Caspian was there, reading on his Kindle. He looked up and smiled. “Hey. No offense, but you look like hell.”
That was all it took. I sat down, and the tears came without warning — big, ugly ones. I didn’t even know what I was crying for most. Lizzie. Her baby. Xaden. His dad. Me.
“Shit,” Caspian said, handing me what had to be ten napkins. “I’m sorry, I didn’t mean it. You look really nice. You always do.”
That made me laugh. A full-body, ridiculous cry-laugh.
Later, he bought me a hot chocolate and a cookie. “It’s oatmeal raisin,” he said. “Please don’t start crying again, but they were out of chocolate chip.”
For the first time in days, I smiled.
***
I sit down now with my sandwich and tea, feeling raw. From the high of my gig to the low of seeing Xaden, I feel like I’ve been tumble-dried.
Steam curls from the mug, suddenly reminding me of Christmas.
Xaden always came over, even if just briefly.
Sometimes he stayed for dinner if his dad was working through the holidays for better pay.
After dinner, I’d sing him carols in my room.
I always chose the silliest ones, just to hear him laugh.
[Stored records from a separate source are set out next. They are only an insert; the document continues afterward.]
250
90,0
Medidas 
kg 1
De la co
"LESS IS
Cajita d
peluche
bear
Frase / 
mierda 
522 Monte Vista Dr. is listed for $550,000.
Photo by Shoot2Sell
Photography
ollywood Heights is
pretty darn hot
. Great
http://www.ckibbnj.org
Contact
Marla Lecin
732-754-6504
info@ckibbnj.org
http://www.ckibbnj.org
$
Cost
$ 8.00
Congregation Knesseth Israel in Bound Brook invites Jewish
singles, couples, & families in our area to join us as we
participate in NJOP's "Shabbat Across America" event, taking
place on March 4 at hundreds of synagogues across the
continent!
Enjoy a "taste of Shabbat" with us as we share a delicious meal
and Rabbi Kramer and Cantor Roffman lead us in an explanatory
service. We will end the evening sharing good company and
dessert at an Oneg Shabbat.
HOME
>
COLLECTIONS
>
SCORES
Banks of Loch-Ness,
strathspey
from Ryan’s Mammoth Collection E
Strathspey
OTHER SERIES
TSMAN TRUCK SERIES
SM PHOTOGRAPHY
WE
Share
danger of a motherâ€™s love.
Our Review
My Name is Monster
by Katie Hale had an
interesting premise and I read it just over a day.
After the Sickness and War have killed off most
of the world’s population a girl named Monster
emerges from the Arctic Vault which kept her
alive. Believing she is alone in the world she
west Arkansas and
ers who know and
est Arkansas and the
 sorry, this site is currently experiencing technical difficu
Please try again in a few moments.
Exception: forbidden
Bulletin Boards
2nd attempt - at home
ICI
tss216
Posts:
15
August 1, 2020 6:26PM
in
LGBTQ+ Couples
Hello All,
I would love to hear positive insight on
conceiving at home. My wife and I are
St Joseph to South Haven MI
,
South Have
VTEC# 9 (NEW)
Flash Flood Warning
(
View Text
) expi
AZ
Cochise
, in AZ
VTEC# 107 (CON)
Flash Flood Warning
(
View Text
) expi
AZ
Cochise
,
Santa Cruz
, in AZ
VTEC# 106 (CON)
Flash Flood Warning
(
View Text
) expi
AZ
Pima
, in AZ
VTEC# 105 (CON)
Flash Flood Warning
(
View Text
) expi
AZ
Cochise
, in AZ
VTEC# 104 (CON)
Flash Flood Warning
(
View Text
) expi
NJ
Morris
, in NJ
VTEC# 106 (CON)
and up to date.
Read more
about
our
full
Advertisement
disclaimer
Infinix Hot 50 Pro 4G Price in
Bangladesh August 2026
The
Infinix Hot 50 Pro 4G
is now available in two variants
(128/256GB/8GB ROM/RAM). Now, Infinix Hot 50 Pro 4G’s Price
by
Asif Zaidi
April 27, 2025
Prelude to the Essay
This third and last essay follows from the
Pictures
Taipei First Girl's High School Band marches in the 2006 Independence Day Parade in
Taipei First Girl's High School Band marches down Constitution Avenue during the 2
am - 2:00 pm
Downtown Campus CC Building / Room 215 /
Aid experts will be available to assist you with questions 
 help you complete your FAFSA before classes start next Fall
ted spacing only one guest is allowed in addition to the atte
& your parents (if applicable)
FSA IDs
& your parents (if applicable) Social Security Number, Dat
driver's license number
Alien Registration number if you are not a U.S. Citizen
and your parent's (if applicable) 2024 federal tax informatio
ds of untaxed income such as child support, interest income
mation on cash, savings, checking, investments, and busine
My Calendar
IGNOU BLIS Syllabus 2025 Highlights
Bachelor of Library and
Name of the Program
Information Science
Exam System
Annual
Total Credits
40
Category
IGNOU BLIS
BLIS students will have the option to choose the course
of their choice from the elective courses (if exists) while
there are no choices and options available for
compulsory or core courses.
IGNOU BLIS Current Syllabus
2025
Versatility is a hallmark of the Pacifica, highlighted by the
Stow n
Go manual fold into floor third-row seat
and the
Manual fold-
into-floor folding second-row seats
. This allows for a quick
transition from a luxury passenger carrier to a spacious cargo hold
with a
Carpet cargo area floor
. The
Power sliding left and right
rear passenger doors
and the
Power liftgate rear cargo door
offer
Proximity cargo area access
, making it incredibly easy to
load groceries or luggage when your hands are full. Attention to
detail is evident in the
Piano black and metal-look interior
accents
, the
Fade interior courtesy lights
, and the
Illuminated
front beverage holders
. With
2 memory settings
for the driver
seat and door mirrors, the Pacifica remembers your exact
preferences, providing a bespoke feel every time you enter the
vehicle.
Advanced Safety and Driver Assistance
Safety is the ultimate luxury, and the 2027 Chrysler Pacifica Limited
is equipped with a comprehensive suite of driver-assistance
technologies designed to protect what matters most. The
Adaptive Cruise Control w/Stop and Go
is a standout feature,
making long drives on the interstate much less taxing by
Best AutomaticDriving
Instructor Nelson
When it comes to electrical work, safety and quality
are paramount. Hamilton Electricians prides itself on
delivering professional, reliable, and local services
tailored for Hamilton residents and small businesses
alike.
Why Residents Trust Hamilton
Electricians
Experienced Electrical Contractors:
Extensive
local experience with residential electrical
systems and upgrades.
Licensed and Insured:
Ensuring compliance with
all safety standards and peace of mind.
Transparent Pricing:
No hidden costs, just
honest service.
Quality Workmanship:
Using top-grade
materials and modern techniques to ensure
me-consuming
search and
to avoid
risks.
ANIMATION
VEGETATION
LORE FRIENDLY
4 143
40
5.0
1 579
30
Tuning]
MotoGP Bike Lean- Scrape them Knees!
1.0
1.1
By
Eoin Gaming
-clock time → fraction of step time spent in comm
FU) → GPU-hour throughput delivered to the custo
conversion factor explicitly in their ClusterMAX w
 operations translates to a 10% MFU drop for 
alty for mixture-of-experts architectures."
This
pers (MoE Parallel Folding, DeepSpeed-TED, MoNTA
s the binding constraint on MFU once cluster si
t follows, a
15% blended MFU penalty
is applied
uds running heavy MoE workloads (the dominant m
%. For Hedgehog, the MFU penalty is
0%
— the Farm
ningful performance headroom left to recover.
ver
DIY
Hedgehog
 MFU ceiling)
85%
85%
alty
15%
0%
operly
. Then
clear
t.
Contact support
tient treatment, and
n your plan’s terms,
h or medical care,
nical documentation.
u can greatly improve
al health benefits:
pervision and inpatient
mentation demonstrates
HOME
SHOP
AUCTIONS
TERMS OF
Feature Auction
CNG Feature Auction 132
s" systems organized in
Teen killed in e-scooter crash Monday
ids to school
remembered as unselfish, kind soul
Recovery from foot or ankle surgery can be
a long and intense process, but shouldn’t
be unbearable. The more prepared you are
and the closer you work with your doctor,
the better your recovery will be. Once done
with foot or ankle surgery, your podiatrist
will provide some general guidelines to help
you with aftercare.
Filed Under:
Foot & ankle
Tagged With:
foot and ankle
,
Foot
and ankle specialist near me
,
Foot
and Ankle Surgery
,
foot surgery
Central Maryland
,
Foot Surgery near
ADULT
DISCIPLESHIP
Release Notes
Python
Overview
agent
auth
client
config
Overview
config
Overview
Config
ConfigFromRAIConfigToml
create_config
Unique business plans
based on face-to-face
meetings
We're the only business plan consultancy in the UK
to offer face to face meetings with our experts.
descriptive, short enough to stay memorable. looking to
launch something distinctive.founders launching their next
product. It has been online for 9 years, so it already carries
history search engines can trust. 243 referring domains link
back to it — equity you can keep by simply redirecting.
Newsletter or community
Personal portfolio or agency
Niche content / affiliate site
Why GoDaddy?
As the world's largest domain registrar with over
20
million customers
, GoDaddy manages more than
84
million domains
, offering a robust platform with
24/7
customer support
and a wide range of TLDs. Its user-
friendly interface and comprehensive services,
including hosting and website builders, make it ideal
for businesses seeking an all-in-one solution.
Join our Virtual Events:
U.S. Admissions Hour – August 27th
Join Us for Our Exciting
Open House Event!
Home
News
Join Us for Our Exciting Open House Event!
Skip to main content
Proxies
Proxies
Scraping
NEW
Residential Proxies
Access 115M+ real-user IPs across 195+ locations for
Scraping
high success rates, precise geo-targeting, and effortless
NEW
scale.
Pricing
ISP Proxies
The memory fades, the ache doesn’t.
I’m used to exhaustion, but the single-dad kind. I love Noah so much I’d die for him, but there’s always something going on. A new phase that “only lasts a little while.” When that ends, another one begins.
Maybe Mom’s right: maybe I’m in a phase too.
The one where I pretend everything’s fine when it isn’t.
It really isn’t. Seeing Xaden again made me realize that.
Sometimes I’m barely keeping up. Especially when things change overnight.
Like the way Noah hated socks for two years and then suddenly loved them.
Or like Xaden coming back.
He has no right to be back.
And I have no idea what I’d do if he left again.
XADEN
The garage smells like oil, dust, and my childhood.
A chaotic kingdom ruled by Frankie Dawson, an unimpressed frown of a man who’s always been around.
He looks every bit of his fifty-six years, though he probably was born looking a little tired.
He’s not just Baywood’s most dependable mechanic, he’s Baywood’s most dependable man. At least to me.
I sit across from him, oddly moved by his solid presence. Seeing Cole tonight was pain and regret. Seeing Frankie? A different kind of ache. The man rarely smiles, but I know he’d take a bullet for me without blinking.
I clear my throat. “Most of your hair’s gone.”
“It flew out the window with your manners,” he shoots back.
I grin, raise my can. “I owe you. No way was I spending the night in Kieran’s trailer. Smelled too much like ball sweat and stupidity.”